=== Material for this task ===
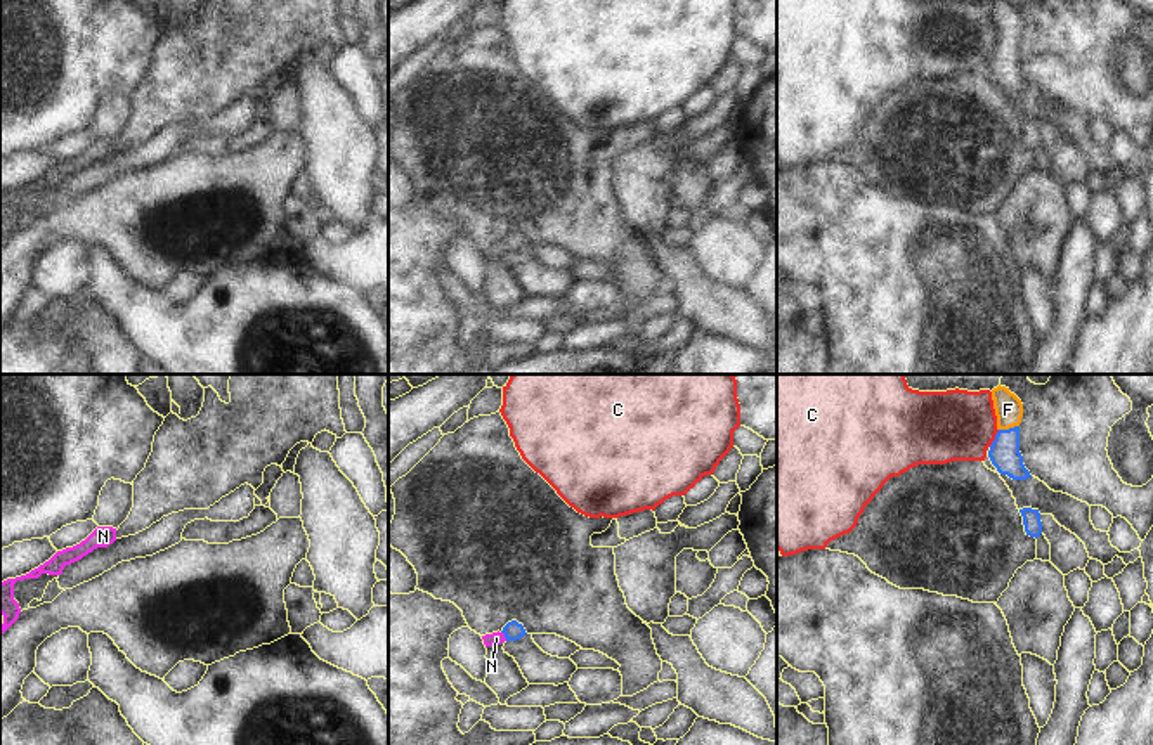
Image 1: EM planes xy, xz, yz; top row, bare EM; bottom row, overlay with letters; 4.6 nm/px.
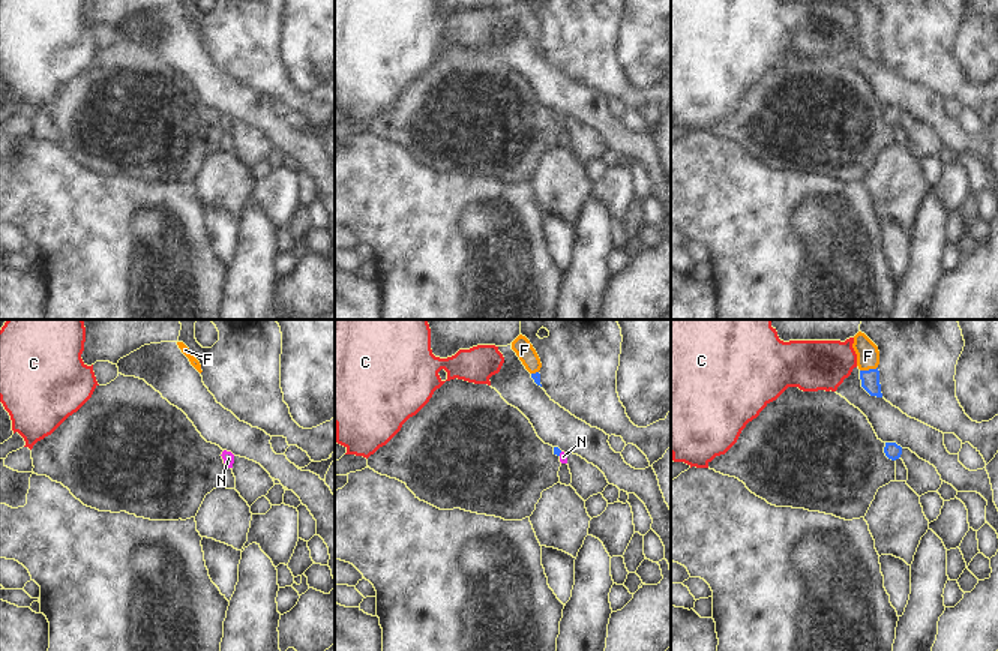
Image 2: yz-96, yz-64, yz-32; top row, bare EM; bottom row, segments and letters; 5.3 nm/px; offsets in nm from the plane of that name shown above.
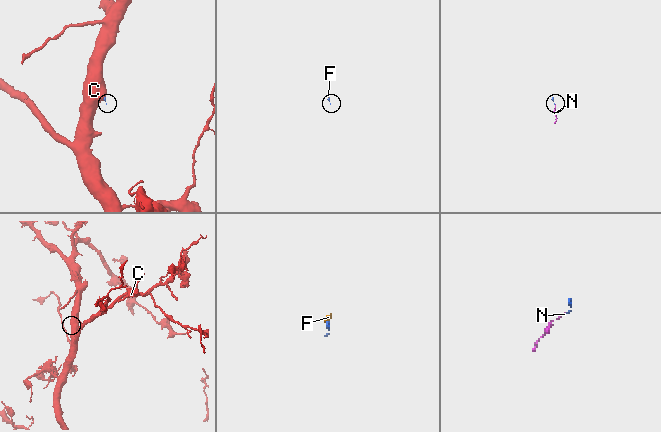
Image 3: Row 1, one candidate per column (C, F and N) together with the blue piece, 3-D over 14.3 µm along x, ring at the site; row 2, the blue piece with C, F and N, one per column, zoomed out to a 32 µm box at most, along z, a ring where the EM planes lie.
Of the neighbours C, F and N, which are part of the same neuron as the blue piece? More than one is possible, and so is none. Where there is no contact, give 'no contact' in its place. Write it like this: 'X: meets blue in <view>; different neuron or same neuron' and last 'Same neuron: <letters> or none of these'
C: meets blue in yz; different neuron
F: meets blue in yz; same neuron
N: meets blue in xz; same neuron
Same neuron: F, N

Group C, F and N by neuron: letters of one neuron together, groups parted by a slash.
C / F N

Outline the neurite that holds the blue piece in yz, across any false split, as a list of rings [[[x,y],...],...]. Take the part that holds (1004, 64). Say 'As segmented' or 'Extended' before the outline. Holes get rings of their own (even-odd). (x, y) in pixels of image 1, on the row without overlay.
Extended. [[[993,0],[992,12],[999,43],[990,57],[988,69],[1000,87],[1007,87],[1013,92],[1026,92],[1032,87],[1025,80],[1019,64],[1023,16],[1009,0]]]

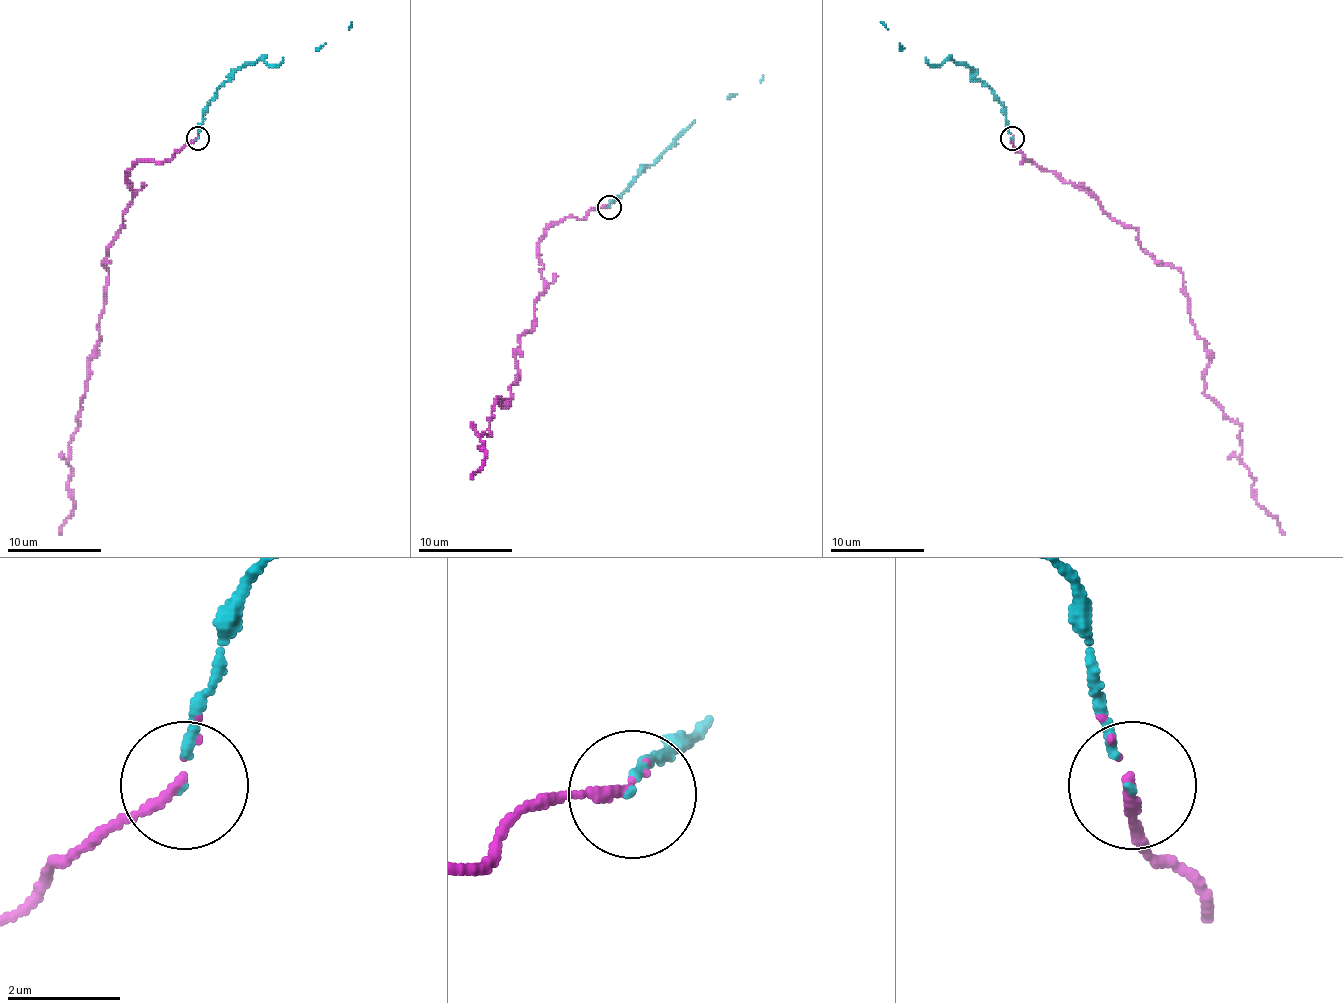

=== Exercise requirements ===
Return every line of the data above exactly, and omit all pictures.

=== Exercise response ===
Image 1: EM planes xy, xz, yz; top row, bare EM; bottom row, overlay with letters; 4.6 nm/px.
Image 2: yz-96, yz-64, yz-32; top row, bare EM; bottom row, segments and letters; 5.3 nm/px; offsets in nm from the plane of that name shown above.
Image 3: Row 1, one candidate per column (C, F and N) together with the blue piece, 3-D over 14.3 µm along x, ring at the site; row 2, the blue piece with C, F and N, one per column, zoomed out to a 32 µm box at most, along z, a ring where the EM planes lie.
Of the neighbours C, F and N, which are part of the same neuron as the blue piece? More than one is possible, and so is none. Where there is no contact, give 'no contact' in its place. Write it like this: 'X: meets blue in <view>; different neuron or same neuron' and last 'Same neuron: <letters> or none of these'
C: meets blue in yz; different neuron
F: meets blue in yz; same neuron
N: meets blue in xz; same neuron
Same neuron: F, N

Group C, F and N by neuron: letters of one neuron together, groups parted by a slash.
C / F N

Outline the neurite that holds the blue piece in yz, across any false split, as a list of rings [[[x,y],...],...]. Take the part that holds (1004, 64). Say 'As segmented' or 'Extended' before the outline. Holes get rings of their own (even-odd). (x, y) in pixels of image 1, on the row without overlay.
Extended. [[[993,0],[992,12],[999,43],[990,57],[988,69],[1000,87],[1007,87],[1013,92],[1026,92],[1032,87],[1025,80],[1019,64],[1023,16],[1009,0]]]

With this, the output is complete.